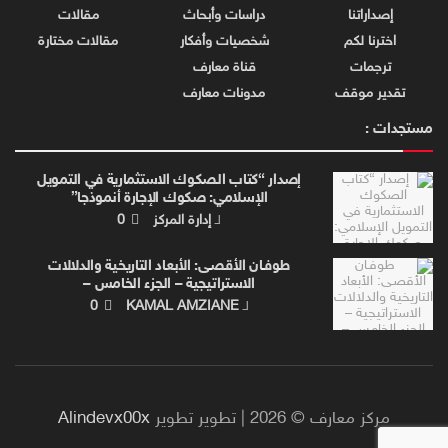
إصداراتنا
دراسات وأبحاث
مقالات
اخترنا لكم
شخصيات وأفكار
مقالات مختارة
ترجمات
قناة معارف
تقدير موقف
مدونات معارف
مستجدات :
إصدار “كتاب الصكوك الاستثمارية في التمويل
الإسلامي: صكوك الإجارة أنموذجا”
لـ
إدارة المركز
0
طوفـان الأقصـى: الأبعاد التاريخية والدلالات
الاستراتيجية – الجزء الخامس –
لـ
KAMAL AMZIANE
0
مركز معارف © 2026 | تطوير تطوير
Alindevx00x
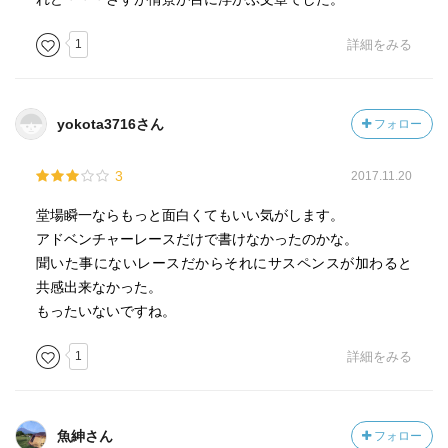
1
詳細をみる
yokota3716さん
フォロー
3
2017.11.20
堂場瞬一ならもっと面白くてもいい気がします。
アドベンチャーレースだけで書けなかったのかな。
聞いた事にないレースだからそれにサスペンスが加わると
共感出来なかった。
もったいないですね。
1
詳細をみる
魚紳さん
フォロー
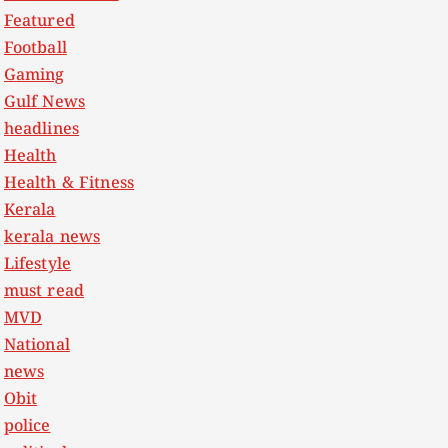
Featured
Football
Gaming
Gulf News
headlines
Health
Health & Fitness
Kerala
kerala news
Lifestyle
must read
MVD
National
news
Obit
police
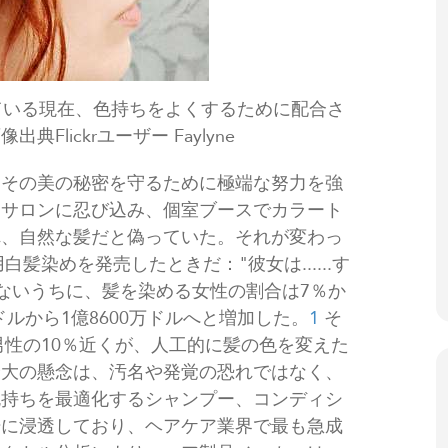
ている現在、色持ちをよくするために配合さ
lickrユーザー Faylyne
はその美の秘密を守るために極端な努力を強
らサロンに忍び込み、個室ブースでカラート
れ、自然な髪だと偽っていた。それが変わっ
髪染めを発売したときだ："彼女は......す
たないうちに、髪を染める女性の割合は7％か
ドルから1億8600万ドルへと増加した。
1
そ
男性の10％近くが、人工的に髪の色を変えた
最大の懸念は、汚名や発覚の恐れではなく、
色持ちを最適化するシャンプー、コンディシ
場に浸透しており、ヘアケア業界で最も急成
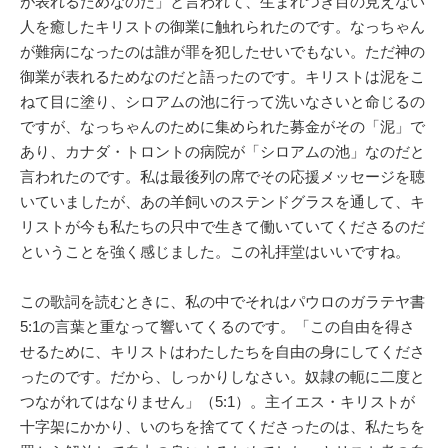
が表れるためなのだ」と言われて、生まれつき目の見えない
人を癒したキリストの御業に触れられたのです。なっちゃん
が難病になったのは誰が罪を犯したせいでもない。ただ神の
御業が表れるためなのだと語ったのです。キリストは泥をこ
ねて目に塗り、シロアムの池に行って洗いなさいと命じるの
ですが、なっちゃんのために集められた募金がその「泥」で
あり、カナダ・トロントの病院が「シロアムの池」なのだと
言われたのです。私は最後列の席でその応援メッセージを聴
いていましたが、あの羊飼いのステンドグラスを通して、キ
リストが今も私たちの只中で生きて働いていてくださるのだ
ということを強く感じました。この礼拝堂はいいですね。
この歌詞を読むときに、私の中でそれはパウロのガラテヤ書
5:1の言葉と重なって響いてくるのです。「この自由を得さ
せるために、キリストはわたしたちを自由の身にしてくださ
ったのです。だから、しっかりしなさい。奴隷の軛に二度と
つながれてはなりません」（5:1）。主イエス・キリストが
十字架にかかり、いのちを捨ててくださったのは、私たちを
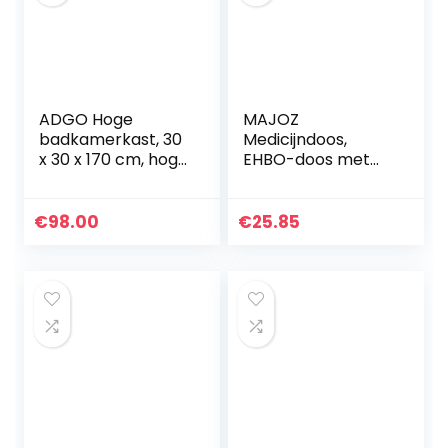
ADGO Hoge
MAJOZ
badkamerkast, 30
Medicijndoos,
x 30 x 170 cm, hoge
EHBO-doos met
kast, smal
handgreep,
badkamerrek,
multifunctionele
badkamerrek,
huisapotheekdoos,
€
98.00
€
25.85
badkamermeubel,
opbergdoos, 33 ×
opklapbare en…
18 × 17,5 cm, grijs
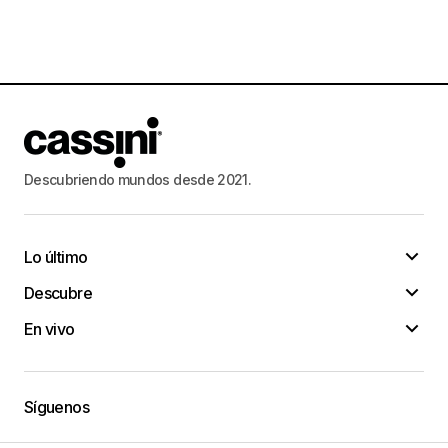
Descubriendo mundos desde 2021.
Lo último
Descubre
En vivo
Síguenos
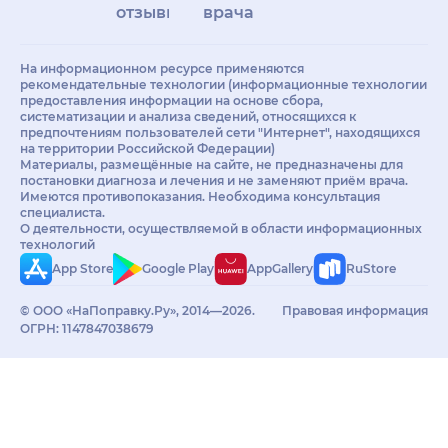
отзывы
врачам
На информационном ресурсе применяются
рекомендательные технологии (информационные технологии
предоставления информации на основе сбора,
систематизации и анализа сведений, относящихся к
предпочтениям пользователей сети "Интернет", находящихся
на территории Российской Федерации)
Материалы, размещённые на сайте, не предназначены для
постановки диагноза и лечения и не заменяют приём врача.
Имеются противопоказания. Необходима консультация
специалиста.
О деятельности, осуществляемой в области информационных
технологий
App Store
Google Play
AppGallery
RuStore
© ООО «НаПоправку.Ру», 2014—2026.
Правовая информация
ОГРН: 1147847038679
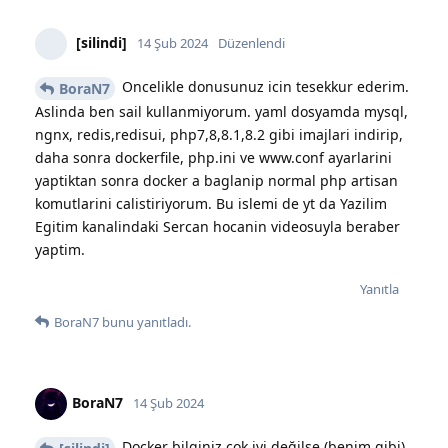
[silindi]
14 Şub 2024
Düzenlendi
Oncelikle donusunuz icin tesekkur ederim.
BoraN7
Aslinda ben sail kullanmiyorum. yaml dosyamda mysql,
ngnx, redis,redisui, php7,8,8.1,8.2 gibi imajlari indirip,
daha sonra dockerfile, php.ini ve www.conf ayarlarini
yaptiktan sonra docker a baglanip normal php artisan
komutlarini calistiriyorum. Bu islemi de yt da Yazilim
Egitim kanalindaki Sercan hocanin videosuyla beraber
yaptim.
Yanıtla
BoraN7
bunu yanıtladı.
BoraN7
14 Şub 2024
Docker bilginiz çok iyi değilse (benim gibi)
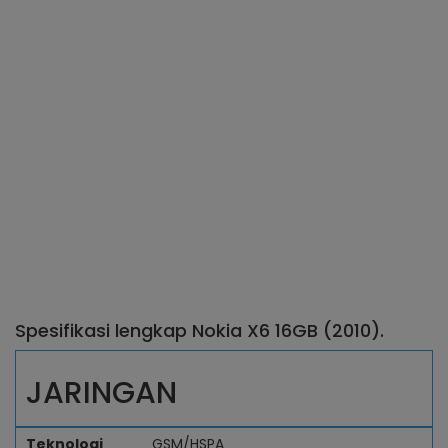
Spesifikasi lengkap Nokia X6 16GB (2010).
JARINGAN
Teknologi
GSM/HSPA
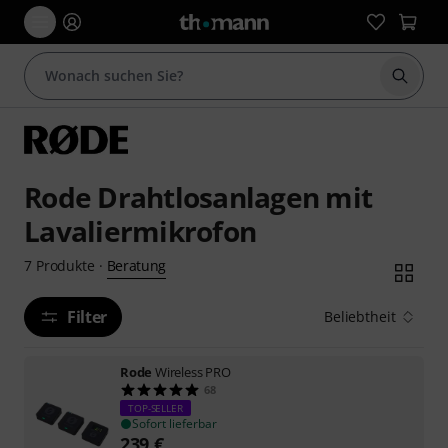
Suche 
Rode Drahtlosanlagen mit
Lavaliermikrofon
Beratung
7
Produkte
·
Filter
Beliebtheit
Rode
Wireless PRO
68
TOP-SELLER
Sofort lieferbar
239
€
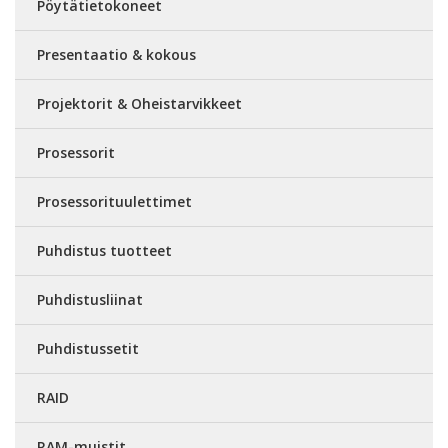
Pöytätietokoneet
Presentaatio & kokous
Projektorit & Oheistarvikkeet
Prosessorit
Prosessorituulettimet
Puhdistus tuotteet
Puhdistusliinat
Puhdistussetit
RAID
RAM-muistit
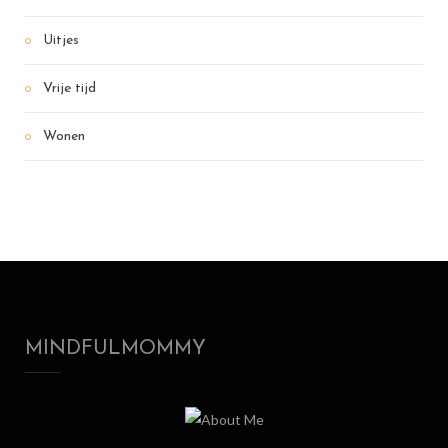
Uitjes
Vrije tijd
Wonen
MINDFULMOMMY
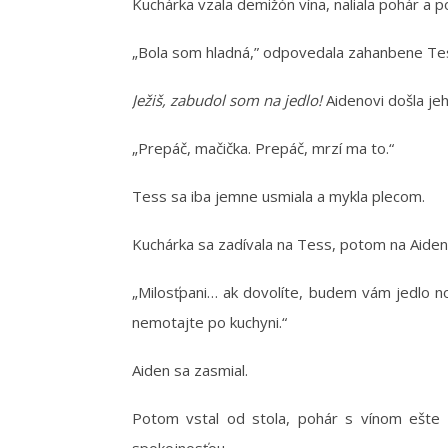
Kuchárka vzala demižón vína, naliala pohár a p
„Bola som hladná,” odpovedala zahanbene Te
Ježiš, zabudol som na jedlo!
Aidenovi došla jeh
„Prepáč, mačička. Prepáč, mrzí ma to.“
Tess sa iba jemne usmiala a mykla plecom.
Kuchárka sa zadívala na Tess, potom na Aidena
„Milosťpani… ak dovolíte, budem vám jedlo no
nemotajte po kuchyni.“
Aiden sa zasmial.
Potom vstal od stola, pohár s vínom ešte dr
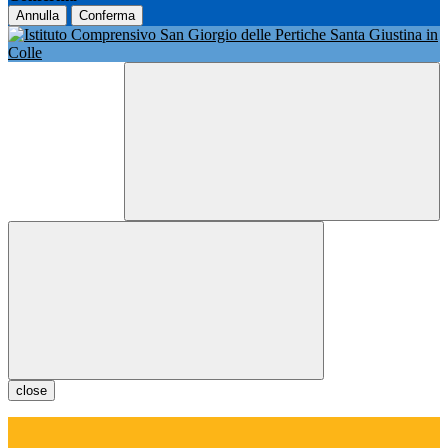
Annulla
Conferma
close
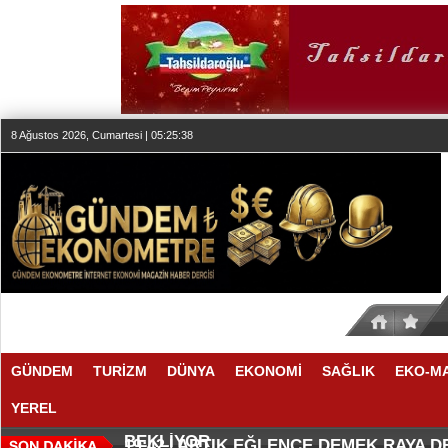
8 Ağustos 2026, Cumartesi | 05:25:39
GÜNDEM
TURİZM
DÜNYA
EKONOMİ
SAĞLIK
EKO-M
YEREL
SEKTÖR, İSTİKRARLI BÜYÜME İ
MAKYÖZ CANSU DURKUN'DAN YE
20:00 |
19:58 |
BEKLİYOR
ARTIK EĞLENCE DEMEK RAYA 
19:42 |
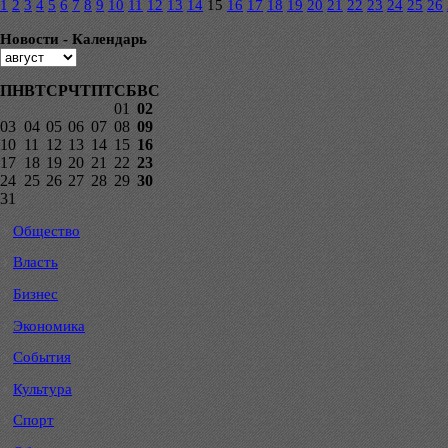
1
2
3
4
5
6
7
8
9
10
11
12
13
14
15
16
17
18
19
20
21
22
23
24
25
26
Новости - Календарь
ПН
ВТ
СР
ЧТ
ПТ
СБ
ВС
01
02
03
04
05
06
07
08
09
10
11
12
13
14
15
16
17
18
19
20
21
22
23
24
25
26
27
28
29
30
31
Общество
Власть
Бизнес
Экономика
События
Культура
Спорт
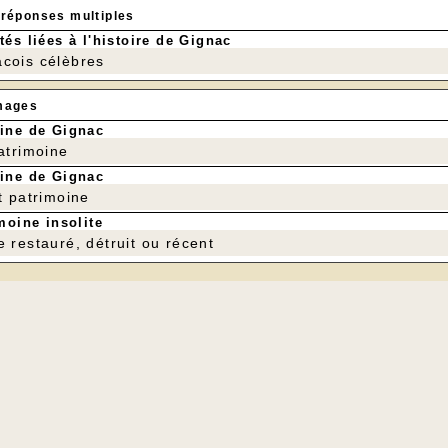
 réponses multiples
tés liées à l'histoire de Gignac
cois célèbres
mages
ine de Gignac
patrimoine
ine de Gignac
t patrimoine
moine insolite
e restauré, détruit ou récent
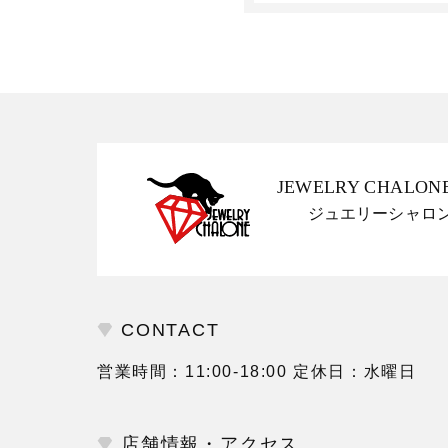
JEWELRY CHALON
ジュエリーシャロ
CONTACT
営業時間：11:00-18:00 定休日：水曜日
店舗情報・アクセス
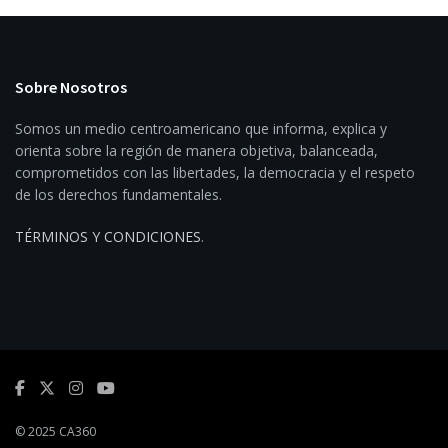
Sobre Nosotros
Somos un medio centroamericano que informa, explica y
orienta sobre la región de manera objetiva, balanceada,
comprometidos con las libertades, la democracia y el respeto
de los derechos fundamentales.
TÉRMINOS Y CONDICIONES
.
© 2025 CA360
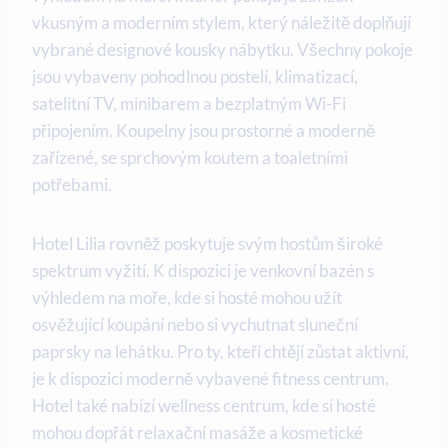
vkusným a moderním stylem, který náležitě doplňují
vybrané designové kousky nábytku. Všechny pokoje
jsou vybaveny pohodlnou postelí, klimatizací,
satelitní TV, minibarem a bezplatným Wi-Fi
připojením. Koupelny jsou prostorné a moderně
zařízené, se sprchovým koutem a toaletními
potřebami.
Hotel Lilia rovněž poskytuje svým hostům široké
spektrum vyžití. K dispozici je venkovní bazén s
výhledem na moře, kde si hosté mohou užít
osvěžující koupání nebo si vychutnat sluneční
paprsky na lehátku. Pro ty, kteří chtějí zůstat aktivní,
je k dispozici moderně vybavené fitness centrum.
Hotel také nabízí wellness centrum, kde si hosté
mohou dopřát relaxační masáže a kosmetické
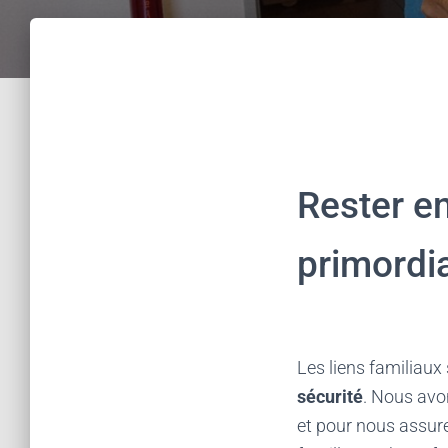
Rester en
primordi
Les liens familiaux
sécurité
. Nous avo
et pour nous assure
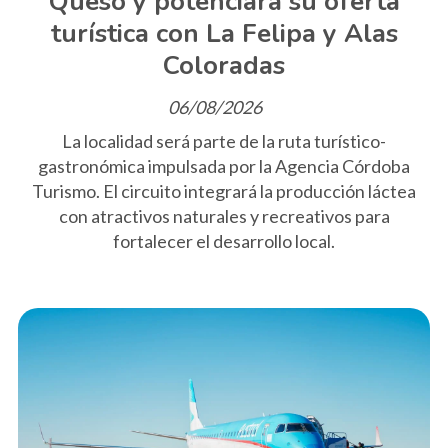
Queso y potenciará su oferta
turística con La Felipa y Alas
Coloradas
06/08/2026
La localidad será parte de la ruta turístico-
gastronómica impulsada por la Agencia Córdoba
Turismo. El circuito integrará la producción láctea
con atractivos naturales y recreativos para
fortalecer el desarrollo local.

REQUEST: Everything from the line with "Les liens familiaux" through the last line of the listing should be retyped exactly, with both end lines kept and the pictures left out.

ANSWER FOR THIS EXERCISE:
Les liens familiaux
sécurité
. Nous avo
et pour nous assure
Queso y potenciará su oferta
turística con La Felipa y Alas
Coloradas
06/08/2026
La localidad será parte de la ruta turístico-
gastronómica impulsada por la Agencia Córdoba
Turismo. El circuito integrará la producción láctea
con atractivos naturales y recreativos para
fortalecer el desarrollo local.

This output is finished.